Impresa al Tour sulla montagna di Fausto Coppi

Impresa al Tour sulla montagna di Fausto Coppi

Oggi, al Tour de France, c’era tappa. E, grazie ad Andy Schleck, è stata corsa vera. Si scalava l’Izoard, fra la salita dell’Agnello e il Col du Lautaret, in uno dei giorni da segnare sul calendario del Tour 2011, 189 chilometri fra Pinerolo e Galibier Serre-Chevalier. Schleck, uno degli alter ego di Alberto Contador in questi anni, scatta a cinque chilometri dall’Izoard, dove per primo era passato Iglinskiy dell’Astana, con 1 minuto e 50 di vantaggio sul lussemburghese. Mancano 60 chilometri all’arrivo, un’eternità. E Schleck è uno da classifica, due volte secondo negli ultimi due anni.

Al suo scatto, il gruppo si pianta. Ai piedi dell’ultima salita Schleck e i suoi cinque compagni al comando hanno quasi quattro minuti di vantaggio sul gruppo. Lo stesso gruppo in cui ci sono i migliori, quelli che “fanno classifica” e che lo hanno lasciato partire, battezzando come troppo anticipato il momento dello scatto. Questo è un Tour strano, con tante cadute e un tatticismo sempre più esasperato. Eppure, mentre si avvicinano gli otto chilometri finali, il vantaggio pare essere diventato incolmabile. Quando mancano un po’ più di quindici chilometri al traguardo, la maglia gialla pare destinata ad essere sfilata dalle spalle di Thomas Voeckler, un leader atipico («Io non posso vincere il Tour. E in montagna si può contare soltanto sulle proprie gambe», aveva detto). Uno diverso dai vari Schleck e Contador, gli uomini più attesi in questo 98esimo Tour de France.
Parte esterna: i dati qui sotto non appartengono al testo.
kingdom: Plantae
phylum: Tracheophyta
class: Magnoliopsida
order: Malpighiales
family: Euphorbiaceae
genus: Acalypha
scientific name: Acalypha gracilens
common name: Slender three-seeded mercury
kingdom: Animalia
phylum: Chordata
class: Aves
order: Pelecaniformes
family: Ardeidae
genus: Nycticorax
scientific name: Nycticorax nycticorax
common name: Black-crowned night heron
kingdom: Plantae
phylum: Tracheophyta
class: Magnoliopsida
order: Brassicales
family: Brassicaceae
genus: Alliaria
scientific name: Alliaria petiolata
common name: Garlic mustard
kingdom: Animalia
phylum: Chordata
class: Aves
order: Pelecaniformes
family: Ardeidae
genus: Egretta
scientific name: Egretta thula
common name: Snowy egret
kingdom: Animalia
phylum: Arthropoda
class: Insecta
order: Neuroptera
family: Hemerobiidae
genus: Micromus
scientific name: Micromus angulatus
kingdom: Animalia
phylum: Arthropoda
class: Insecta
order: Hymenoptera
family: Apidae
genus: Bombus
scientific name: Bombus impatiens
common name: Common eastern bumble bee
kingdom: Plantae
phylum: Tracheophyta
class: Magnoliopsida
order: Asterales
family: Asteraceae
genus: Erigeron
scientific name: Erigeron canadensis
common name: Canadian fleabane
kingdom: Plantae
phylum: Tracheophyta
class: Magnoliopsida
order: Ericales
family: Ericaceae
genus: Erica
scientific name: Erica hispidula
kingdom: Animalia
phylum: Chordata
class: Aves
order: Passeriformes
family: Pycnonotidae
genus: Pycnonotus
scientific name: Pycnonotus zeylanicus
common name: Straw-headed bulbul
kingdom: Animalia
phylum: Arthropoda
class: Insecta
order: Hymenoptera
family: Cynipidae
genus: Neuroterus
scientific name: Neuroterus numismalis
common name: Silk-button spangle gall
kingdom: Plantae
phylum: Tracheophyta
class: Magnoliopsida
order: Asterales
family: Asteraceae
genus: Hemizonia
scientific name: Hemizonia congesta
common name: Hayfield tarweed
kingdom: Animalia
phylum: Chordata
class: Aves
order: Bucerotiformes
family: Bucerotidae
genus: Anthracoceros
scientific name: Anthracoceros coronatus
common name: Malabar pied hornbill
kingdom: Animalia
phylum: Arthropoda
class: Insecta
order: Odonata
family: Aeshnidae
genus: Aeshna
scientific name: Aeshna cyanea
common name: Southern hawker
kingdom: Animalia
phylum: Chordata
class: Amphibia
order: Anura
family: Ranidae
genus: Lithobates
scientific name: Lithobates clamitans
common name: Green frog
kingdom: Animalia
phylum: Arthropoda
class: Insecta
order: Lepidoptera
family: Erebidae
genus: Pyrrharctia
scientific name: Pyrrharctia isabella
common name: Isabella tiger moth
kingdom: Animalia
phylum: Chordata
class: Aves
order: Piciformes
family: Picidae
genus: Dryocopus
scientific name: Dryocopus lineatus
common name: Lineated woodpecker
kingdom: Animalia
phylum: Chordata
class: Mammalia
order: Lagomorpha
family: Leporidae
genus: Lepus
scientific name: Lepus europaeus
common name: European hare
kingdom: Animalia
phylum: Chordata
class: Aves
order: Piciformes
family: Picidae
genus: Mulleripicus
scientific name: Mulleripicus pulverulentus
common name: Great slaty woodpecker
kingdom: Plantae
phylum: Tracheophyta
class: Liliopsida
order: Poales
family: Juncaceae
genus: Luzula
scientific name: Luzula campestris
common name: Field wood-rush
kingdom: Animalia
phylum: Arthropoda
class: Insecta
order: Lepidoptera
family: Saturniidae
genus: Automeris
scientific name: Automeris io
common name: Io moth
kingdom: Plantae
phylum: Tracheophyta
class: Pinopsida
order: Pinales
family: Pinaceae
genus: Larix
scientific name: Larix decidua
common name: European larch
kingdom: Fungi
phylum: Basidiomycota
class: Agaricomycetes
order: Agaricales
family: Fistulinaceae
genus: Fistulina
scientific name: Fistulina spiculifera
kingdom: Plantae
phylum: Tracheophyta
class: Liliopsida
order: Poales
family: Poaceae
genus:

Schleck scala il Col du Lautaret, verso l’arrivo più alto della storia del Tour, per prendersi la maglia gialla, oltre alla tappa. E alla fine non ce la farà: Voeckler rimane primo in classifica per 15 secondi. Quarto Ivan Basso e settimo Damiano Cunego, i due italiani da classifica. Crisi per Contador, il vincitore e vincente che piace a pochi, sulle strade del Tour. Nelle statistiche, rimane comunque l’azione del lussemburghese che oggi ha voluto provare un impresa atipica per il ciclismo attuale.

Perchè fin qui arriva la cronaca. Ma l’Izoard non è una montagna qualsiasi. In cima, c’è una doppia targa che ricorda il francese Louison Bobet e Fausto Coppi. Coppi aveva vinto qui nel ’49 e nel ’51, al Tour. Ma, sopratutto, il 10 giugno aveva vinto passando anche per l’Izoard, la diciassettesima tappa del Giro d’Italia 1949, Cuneo-Pinerolo. Ed è proprio in quella tappa che Mario Ferretti iniziò la sua telecronaca con la frase «un uomo solo è al comando; la sua maglia è bianco-celeste; il suo nome è Fausto Coppi». Coppi passerà, primo e solitario, dalla Maddalena, il Vars, l’Izoard, il Monginevro ed il Sestriere arrivando a Pinerolo con un vantaggio di quasi dodici minuti su Gino Bartali. Ai gregari aveva detto di preparare «pane, salame e lanternino».

Altra corsa, altro ciclismo, «Quando oggi, su per le terribili strade dell’Izoard, vedemmo Bartali che da solo inseguiva a rabbiose pedalate, tutto lordo di fango, gli angoli della bocca piegati in giù per la sofferenza dell’anima e del corpo – e Coppi era già passato da un pezzo, ormai stava arrampicando su per le estreme balze del valico – allo rinacque in noi, dopo trent’anni, un sentimento mai dimenticato». A scrivere era Dino Buzzati. E ora avanti con l’Alpe d’Huez.